Stored items from a collection:

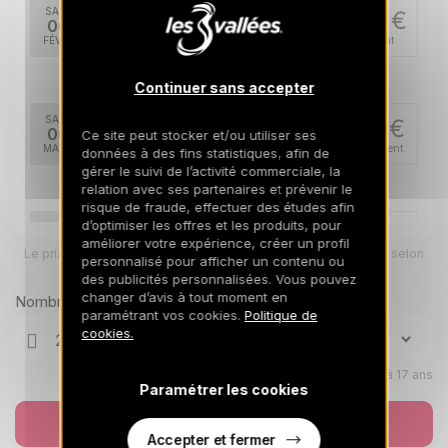
SAM.
1385 €
Retour le
06
13/02/2027
FÉVR.
/hébergement
mars 2027
Continuer sans accepter
SAM.
902 €
Retour le
06
Ce site peut stocker et/ou utiliser ses
13/03/2027
MARS
/hébergement
données à des fins statistiques, afin de
gérer le suivi de l’activité commerciale, la
avr. 2027
relation avec ses partenaires et prévenir le
risque de fraude, effectuer des études afin
d’optimiser les offres et les produits, pour
SAM.
787 €
Retour le
03
améliorer votre expérience, créer un profil
10/04/2027
Le prix total pour votre sélection sera ajusté en page suivante selon
AVR.
/hébergement
personnalisé pour afficher un contenu ou
vos options
des publicités personnalisées. Vous pouvez
SAM.
changer d’avis à tout moment en
787 €
Nombre de voyageurs
Retour le
10
paramétrant vos cookies.
Politique de
17/04/2027
AVR.
/hébergement
cookies.
Enfants âgés de 0 à 17 ans
Paramétrer les cookies
Réserver
Accepter et fermer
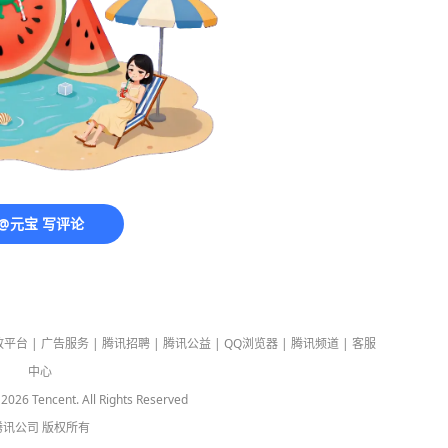
@元宝 写评论
放平台
|
广告服务
|
腾讯招聘
|
腾讯公益
|
QQ浏览器
|
腾讯频道
|
客服
中心
-
2026
Tencent. All Rights Reserved
腾讯公司
版权所有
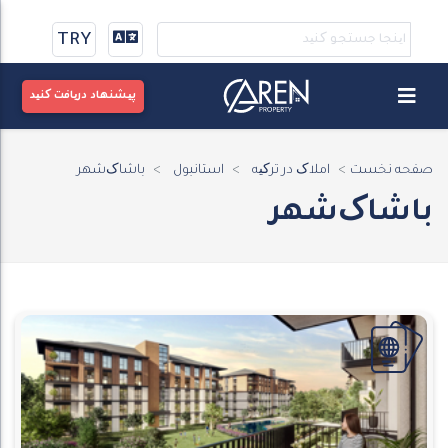
TRY
پیشنهاد دریافت کنید
صفحه نخست
املاک در ترکیه
استانبول
باشاک‌شهر
باشاک‌شهر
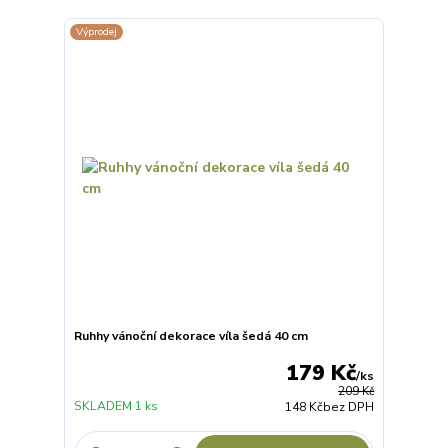
Výprodej
Ruhhy vánoční dekorace víla šedá 40 cm
179 Kč
/
ks
209 Kč
SKLADEM 1 ks
148 Kč
bez DPH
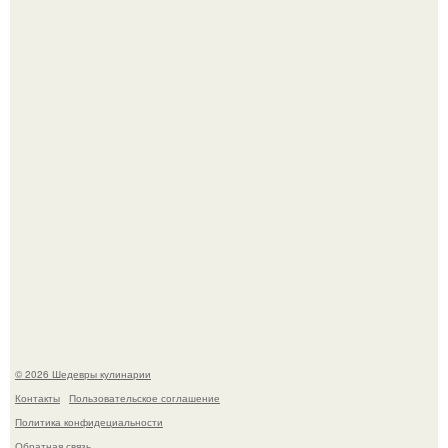
Зендея получила номинацию на премию "Эмми" в
категории "лучшая актриса в драматическом сериале" за
третий сезон "эйфории".
Мария порошина показала повзрослевшую дочь.
© 2026 Шедевры кулинарии
Контакты
Пользовательское соглашение
Политика конфидециальности
Обратная связь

EXERCISE GOAL. Print the text of every item above word for word, line by line, and leave the pictures out.

ANSWER FOR THE TASK.
SAM.
1385 €
Retour le
06
13/02/2027
FÉVR.
/hébergement
mars 2027
Continuer sans accepter
SAM.
902 €
Retour le
06
Ce site peut stocker et/ou utiliser ses
13/03/2027
MARS
/hébergement
données à des fins statistiques, afin de
gérer le suivi de l’activité commerciale, la
avr. 2027
relation avec ses partenaires et prévenir le
risque de fraude, effectuer des études afin
d’optimiser les offres et les produits, pour
SAM.
787 €
Retour le
03
améliorer votre expérience, créer un profil
10/04/2027
Le prix total pour votre sélection sera ajusté en page suivante selon
AVR.
/hébergement
personnalisé pour afficher un contenu ou
vos options
des publicités personnalisées. Vous pouvez
SAM.
changer d’avis à tout moment en
787 €
Nombre de voyageurs
Retour le
10
paramétrant vos cookies.
Politique de
17/04/2027
AVR.
/hébergement
cookies.
Enfants âgés de 0 à 17 ans
Paramétrer les cookies
Réserver
Accepter et fermer
@元宝 写评论
放平台
|
广告服务
|
腾讯招聘
|
腾讯公益
|
QQ浏览器
|
腾讯频道
|
客服
中心
-
2026
Tencent. All Rights Reserved
腾讯公司
版权所有
TRY
پیشنهاد دریافت کنید
صفحه نخست
املاک در ترکیه
استانبول
باشاک‌شهر
باشاک‌شهر
Výprodej
Ruhhy vánoční dekorace víla šedá 40 cm
179 Kč
/
ks
209 Kč
SKLADEM 1 ks
148 Kč
bez DPH
Зендея получила номинацию на премию "Эмми" в
категории "лучшая актриса в драматическом сериале" за
третий сезон "эйфории".
Мария порошина показала повзрослевшую дочь.
© 2026 Шедевры кулинарии
Контакты
Пользовательское соглашение
Политика конфидециальности
Обратная связь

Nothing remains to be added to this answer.